ML.DATASETS.MAKE_CIRCLES¶

Generates a synthetic dataset of two concentric circles — a classic non-linearly-separable shape.

Syntax¶

ML.DATASETS.MAKE_CIRCLES(n_samples, noise, factor, random_state)

Arguments¶

Name	Type	Default	Description
n_samples	int	100	Total number of points generated. Split evenly between the inner and outer circles.
noise	float	None	Standard deviation of Gaussian noise added to each point. Use 0 for clean circles.
factor	float	0.8	Scale factor between the inner and outer circle (0 < factor < 1). Smaller = inner circle further from outer.
random_state	int	None	Random seed for reproducible output.

Returns¶

Dataset

A Dataset (DataFrame) with columns [x_0, x_1, target], where target is 0 for the outer circle and 1 for the inner.

When to use¶

Use ML.DATASETS.MAKE_CIRCLES to generate a synthetic 2-D dataset of two concentric circles — the textbook shape that linear classifiers and linear PCA cannot separate, and where a Kernel PCA with the right kernel dramatically can.

A common use is to demonstrate when the kernel trick matters: side by side, plot the raw circles, the projection produced by linear PCA, and the projection produced by ML.DIM_REDUCTION.KERNEL_PCA(kernel="rbf").

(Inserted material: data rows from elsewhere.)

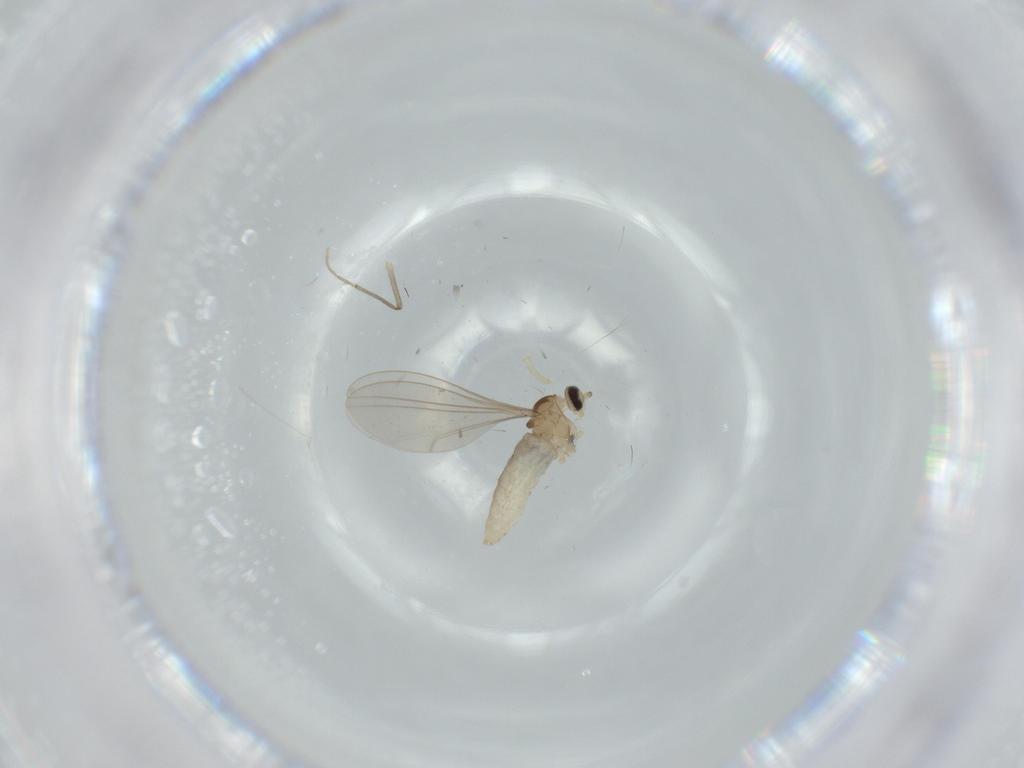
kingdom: Animalia
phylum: Arthropoda
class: Insecta
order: Diptera
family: Cecidomyiidae
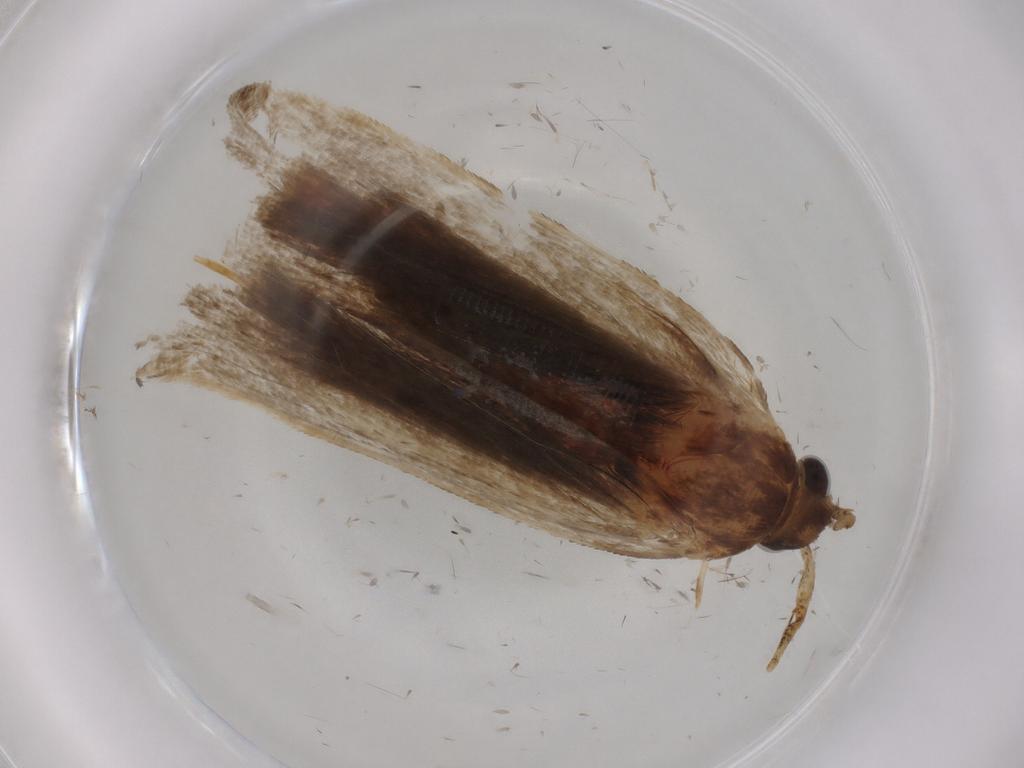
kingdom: Animalia
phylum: Arthropoda
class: Insecta
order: Lepidoptera
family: Autostichidae
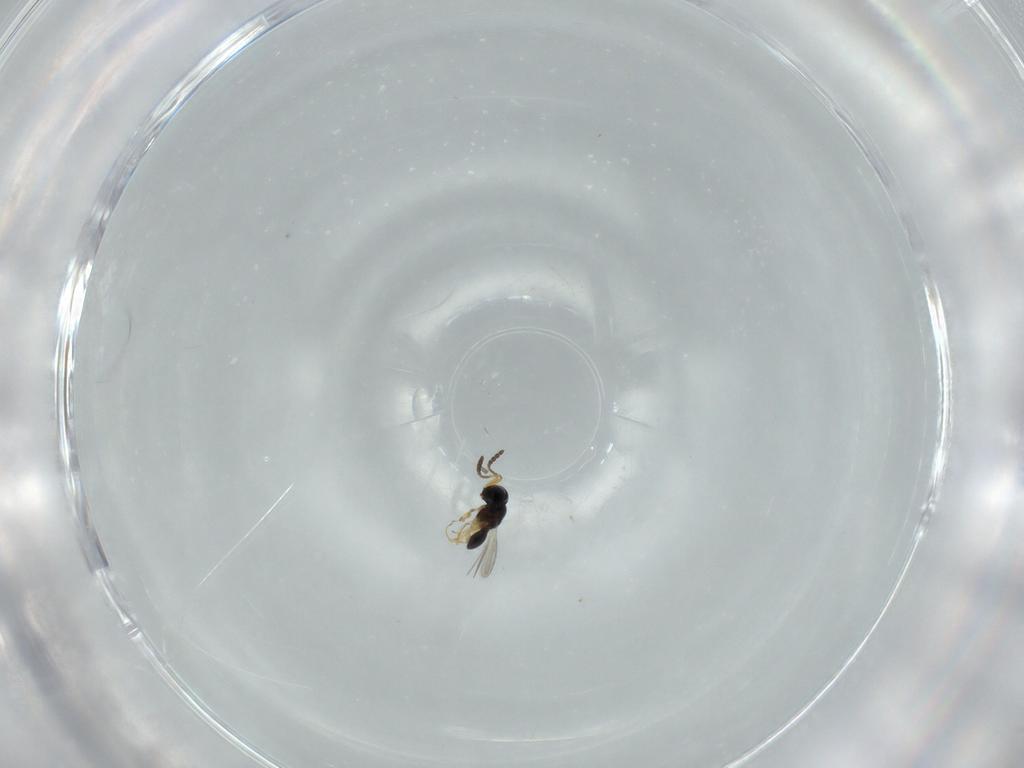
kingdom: Animalia
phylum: Arthropoda
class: Insecta
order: Hymenoptera
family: Scelionidae
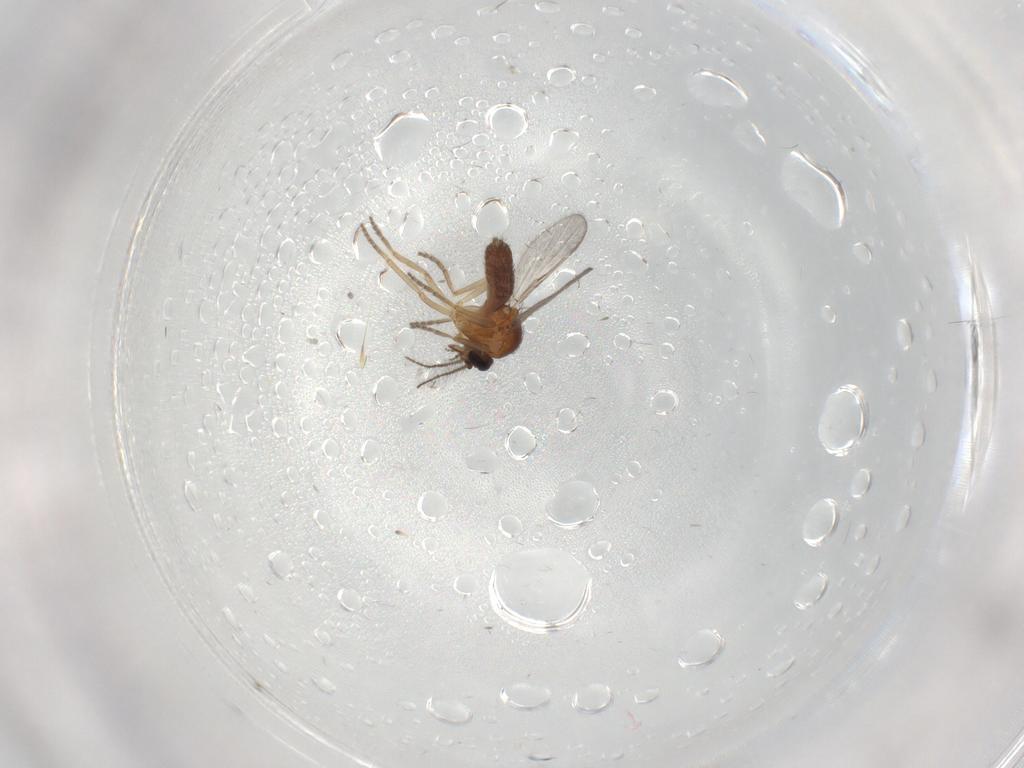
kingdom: Animalia
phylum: Arthropoda
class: Insecta
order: Diptera
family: Ceratopogonidae
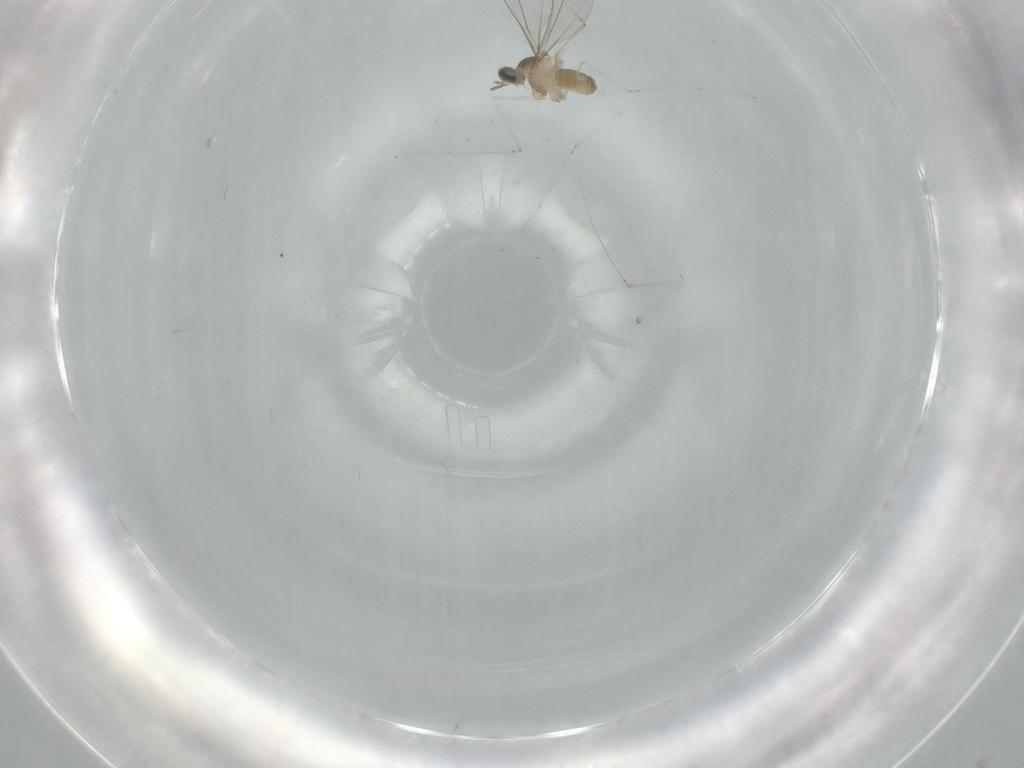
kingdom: Animalia
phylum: Arthropoda
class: Insecta
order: Diptera
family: Cecidomyiidae
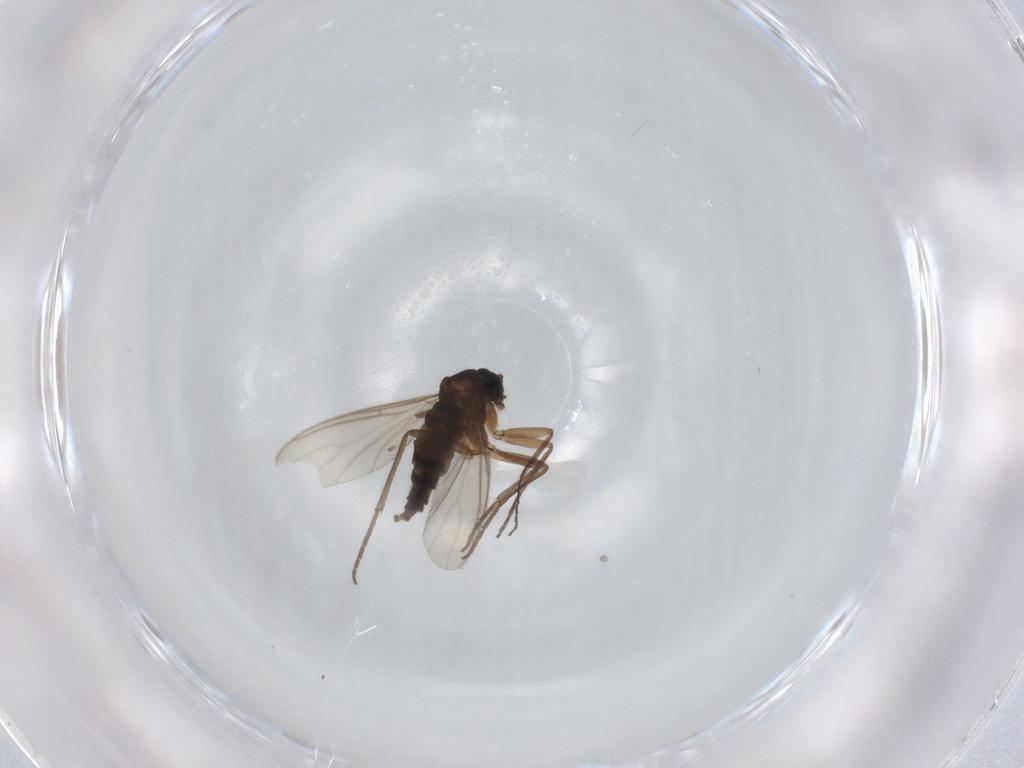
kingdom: Animalia
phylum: Arthropoda
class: Insecta
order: Diptera
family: Sciaridae
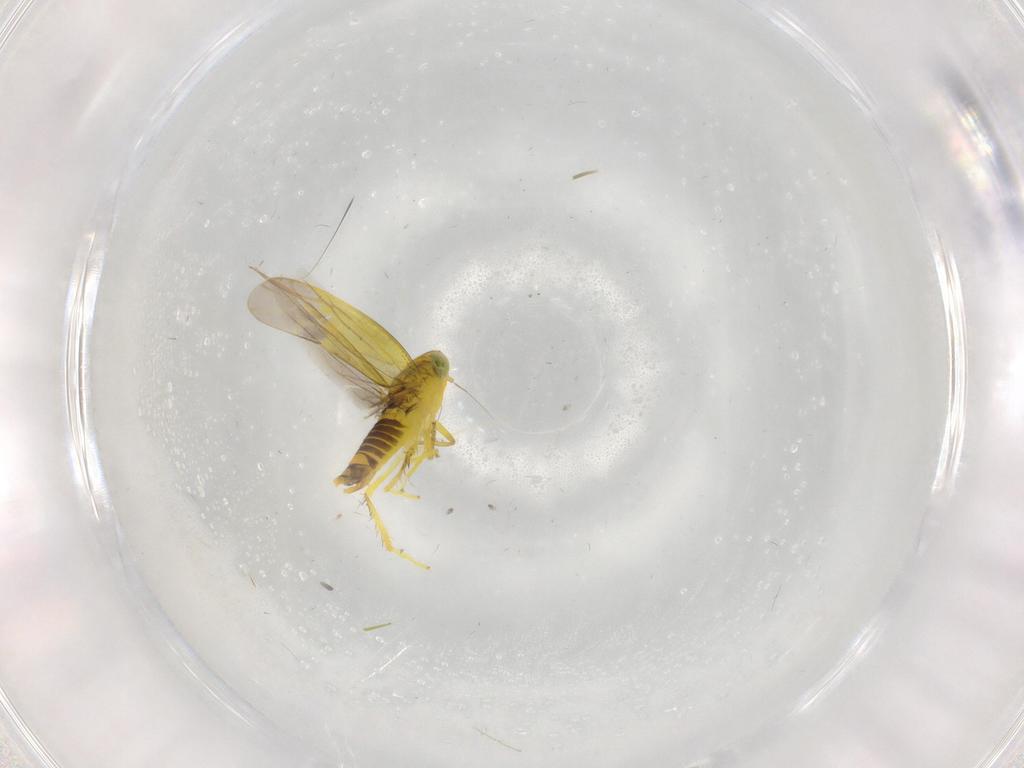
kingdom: Animalia
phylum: Arthropoda
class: Insecta
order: Hemiptera
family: Cicadellidae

Only the third visibly separates the two classes.

Examples¶

Generate 150 noisy circles with the inner circle at 30% of the outer radius and a fixed seed:

=ML.DATASETS.MAKE_CIRCLES(150, 0.05, 0.3, 0)

Cell B4 now holds a [Database Icon] Dataset reference. Preview the first few rows with ML.DATA.SAMPLE(B4, 5). The columns are x_0, x_1, and target (0 or 1).

Remarks¶

n_samples is the total number of points; sklearn splits it evenly between the inner and outer circle (75 and 75 when you ask for 150).
noise is the standard deviation of Gaussian noise added to each point. Pass 0 (or leave blank) for clean, noise-free circles.
factor is the ratio of the inner circle's radius to the outer circle's, strictly between 0 and 1. Smaller factor means the inner circle is much smaller (and the two classes are more clearly separated by radius); larger factor makes the rings closer together.
random_state controls reproducibility. Pin it to an integer if you need the same dataset every run.
The dataset is shuffled by sklearn's default — points alternate between classes in cell order. Use ML.DATA.QUERY with an ORDER BY target clause to group rows by class for plotting.